Lines holding the string "behaviour": copy each one from the listing below.

_ _ _

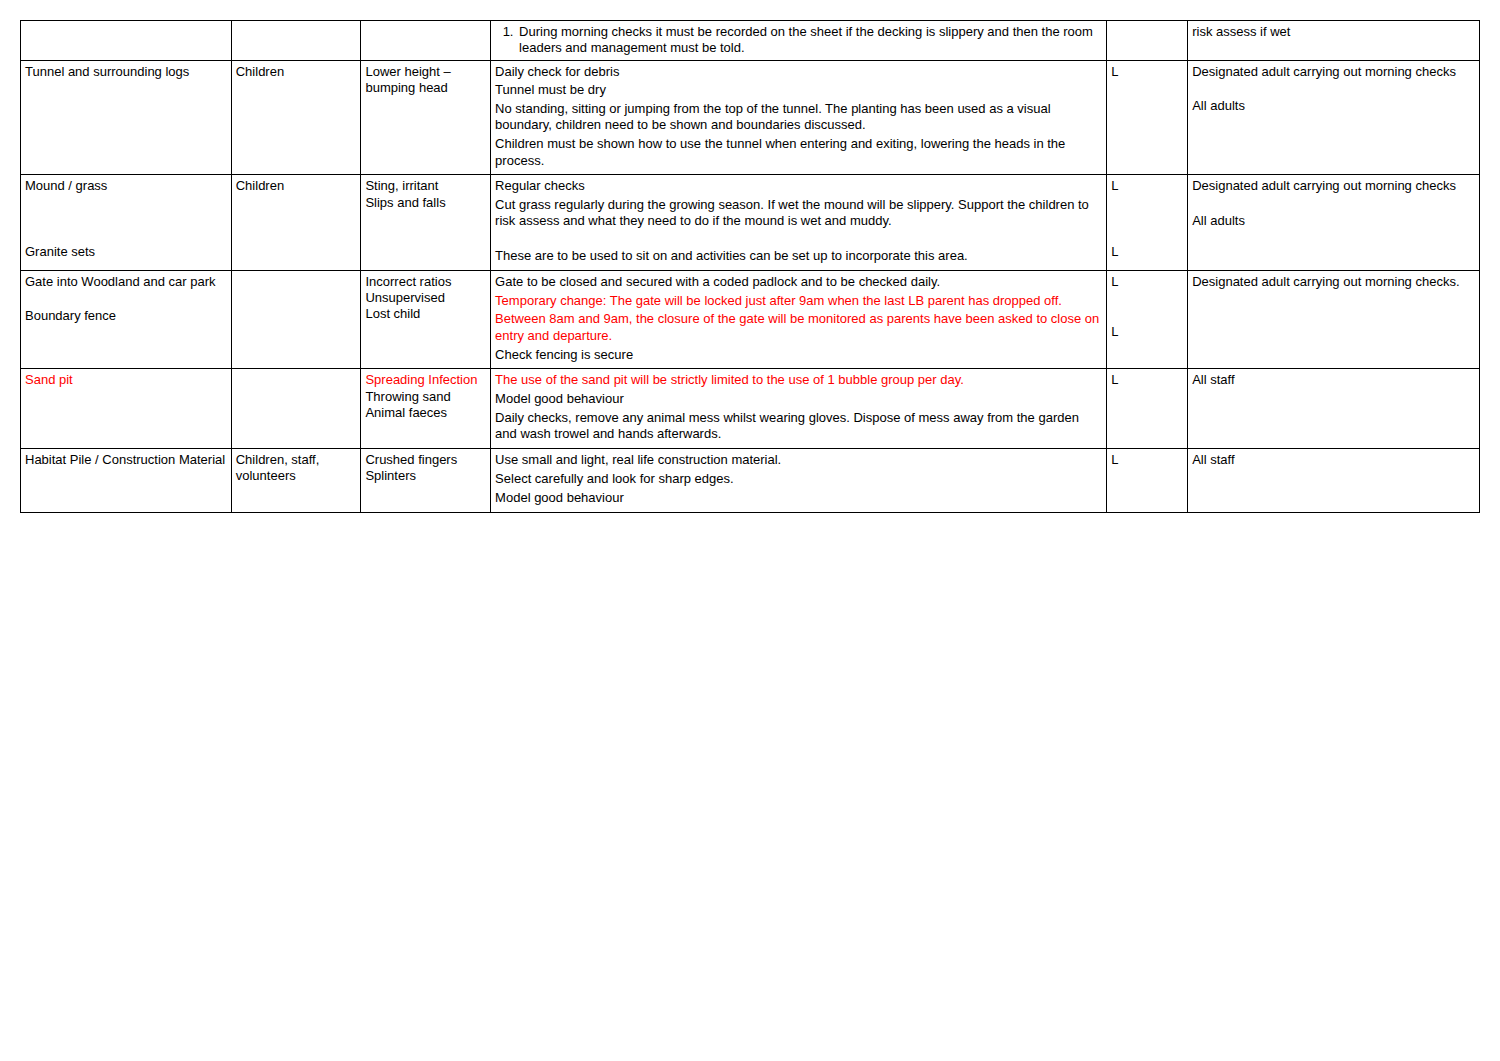| | | | During morning checks it must be recorded on the sheet if the decking is slippery and then the room leaders and management must be told. | | risk assess if wet |
| Tunnel and surrounding logs | Children | Lower height – bumping head | Daily check for debris Tunnel must be dry No standing, sitting or jumping from the top of the tunnel. The planting has been used as a visual boundary, children need to be shown and boundaries discussed. Children must be shown how to use the tunnel when entering and exiting, lowering the heads in the process. | L | Designated adult carrying out morning checks All adults |
| Mound / grass Granite sets | Children | Sting, irritant Slips and falls | Regular checks Cut grass regularly during the growing season. If wet the mound will be slippery. Support the children to risk assess and what they need to do if the mound is wet and muddy. These are to be used to sit on and activities can be set up to incorporate this area. | L L | Designated adult carrying out morning checks All adults |
| Gate into Woodland and car park Boundary fence | | Incorrect ratios Unsupervised Lost child | Gate to be closed and secured with a coded padlock and to be checked daily. Temporary change: The gate will be locked just after 9am when the last LB parent has dropped off. Between 8am and 9am, the closure of the gate will be monitored as parents have been asked to close on entry and departure. Check fencing is secure | L L | Designated adult carrying out morning checks. |
| Sand pit | | Spreading Infection Throwing sand Animal faeces | The use of the sand pit will be strictly limited to the use of 1 bubble group per day. Model good behaviour Daily checks, remove any animal mess whilst wearing gloves. Dispose of mess away from the garden and wash trowel and hands afterwards. | L | All staff |
| Habitat Pile / Construction Material | Children, staff, volunteers | Crushed fingers Splinters | Use small and light, real life construction material. Select carefully and look for sharp edges. Model good behaviour | L | All staff |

_ _ _

EXPECTED ANSWER:
| Sand pit | | Spreading Infection Throwing sand Animal faeces | The use of the sand pit will be strictly limited to the use of 1 bubble group per day. Model good behaviour Daily checks, remove any animal mess whilst wearing gloves. Dispose of mess away from the garden and wash trowel and hands afterwards. | L | All staff |
| Habitat Pile / Construction Material | Children, staff, volunteers | Crushed fingers Splinters | Use small and light, real life construction material. Select carefully and look for sharp edges. Model good behaviour | L | All staff |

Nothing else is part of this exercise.